JOHNSON CITY, Tenn. (WJHL) – An entire sixth-grade team (73 students) at Johnson City’s Indian Trail Intermediate School (ITIS) has been closed for the next 14 days due to “the increasing number of positive COVID-19 cases,” a Johnson City school spokesman said Monday.

Parents of children on ITIS’s “Coyote Hall #1” got word Sunday of the closure, parent Grete Scott told News Channel 11 Monday.

Scott’s son, Isaiah, tested positive for COVID Saturday two days after bringing home a letter from school telling parents of a positive case that occured between Aug. 6 and 11 in a Coyote Hall #1 classroom.

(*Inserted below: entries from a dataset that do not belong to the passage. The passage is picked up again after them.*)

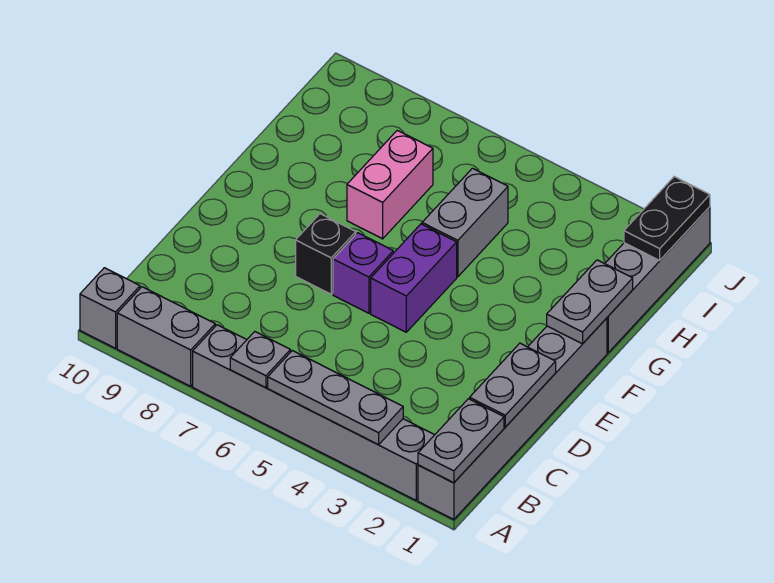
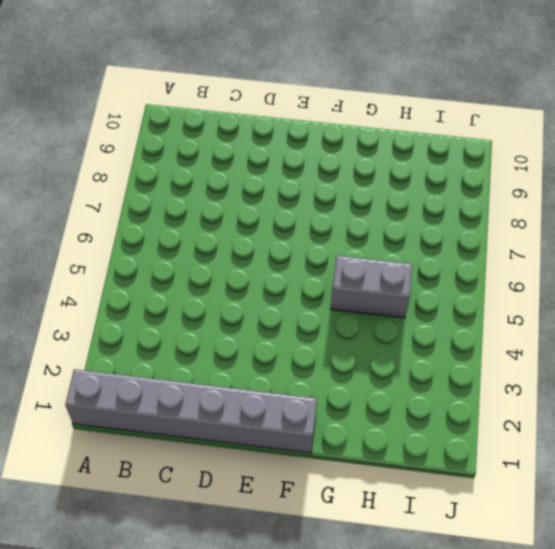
none -> grey brick A2:A7 level 1
none -> grey brick A8:A9 level 1
none -> grey brick A10 level 1

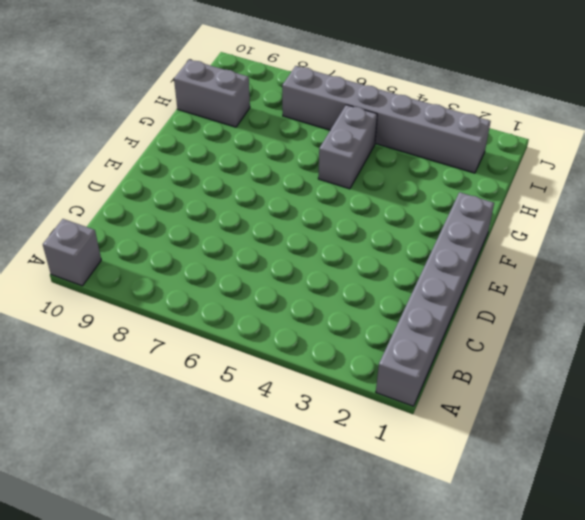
grey brick H9:H10 level 1 -> grey brick A8:A9 level 1
grey brick I2:I7 level 1 -> grey brick A2:A7 level 1
none -> purple brick E5:F5 level 1
none -> purple brick E6 level 1
none -> black brick E7 level 1

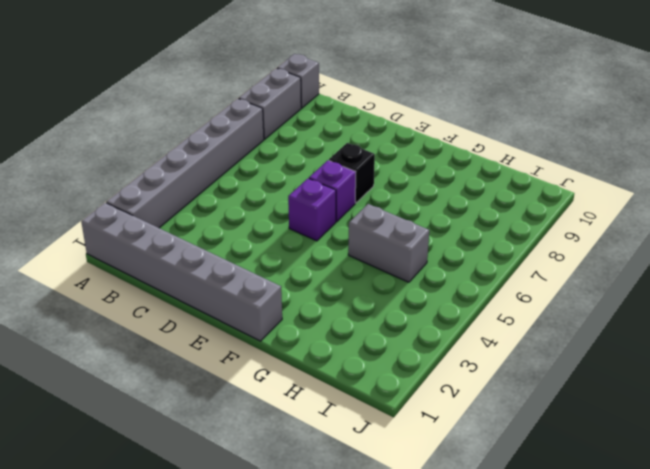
purple brick E5 level 1 -> purple brick E5:F5 level 1
none -> grey brick G1:J1 level 1
none -> pink brick G7:H7 level 1
none -> grey plate A1:B1 level 2

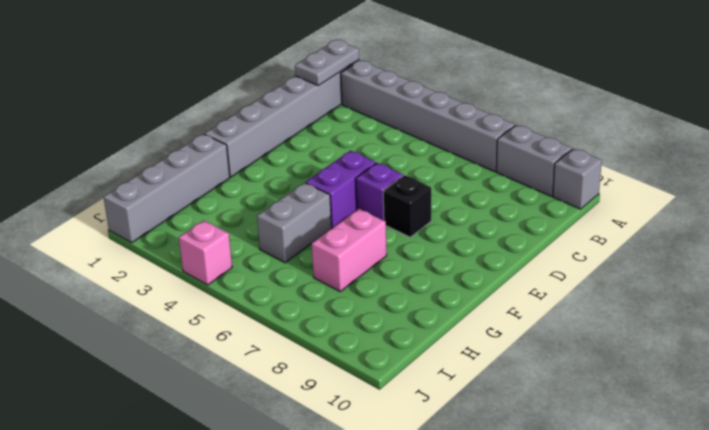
pink brick J4 level 1 -> none
none -> grey plate A3:A5 level 2
none -> grey plate A6 level 2
none -> grey plate C1:D1 level 2

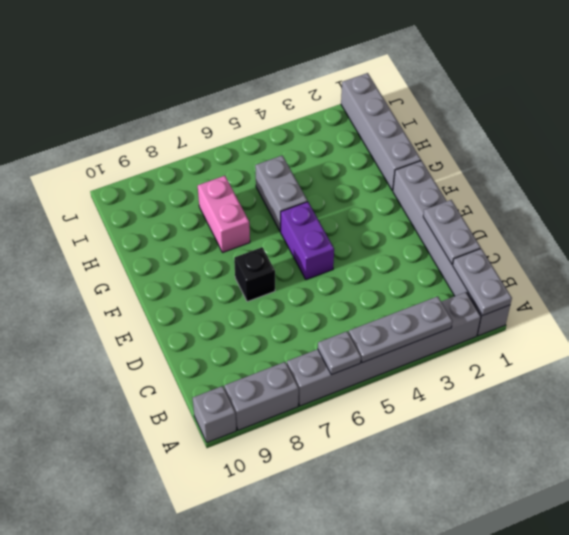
none -> purple brick E6 level 1
none -> grey plate F1:G1 level 2
none -> black plate I1:J1 level 2

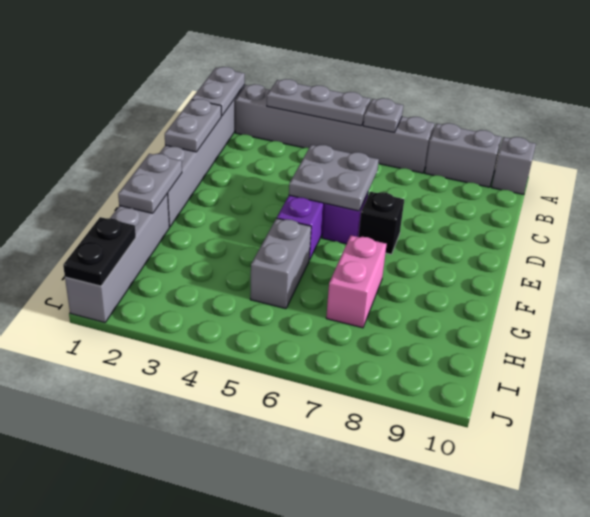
grey plate D5:E6 level 2 -> none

“The letter we got was sent in his folder through his backpack,” Scott said.

Then on Sunday, the Scotts received a message from the school system informing them Jennifer Galloway, Melissa Whitehead and Erin Arnold’s classrooms on Coyote 1 “will be closed for 14 days starting on August 16th, and reopening on August 30th.”

The closure was intended, the message said, “to interrupt the chain of transmission, and decrease the rate of transmission among students and faculty.”

Parents of students on Indian Trail’s Coyote 1 hall received this message Sunday.

Johnson City Schools’ Collin Brooks responded via text to News Channel 11 inquiries about the situation by saying the closure decision was made “in consultation with the Northeast Regional Health Office.”

The statement said “students will be provided with educational opportunities while they are home.”

Brooks was asked whether the students would be offered remote class in the form of Zoom or some other interactive learning.

“Learning virtually or through packets,” he responded. “It just depends on the teacher and the student.”

The closure will have at least some ripple effect. Isaiah Scott, for instance, has two siblings who attend Woodland Elementary. Due to protocols, both will have to quarantine away from school for at least a week.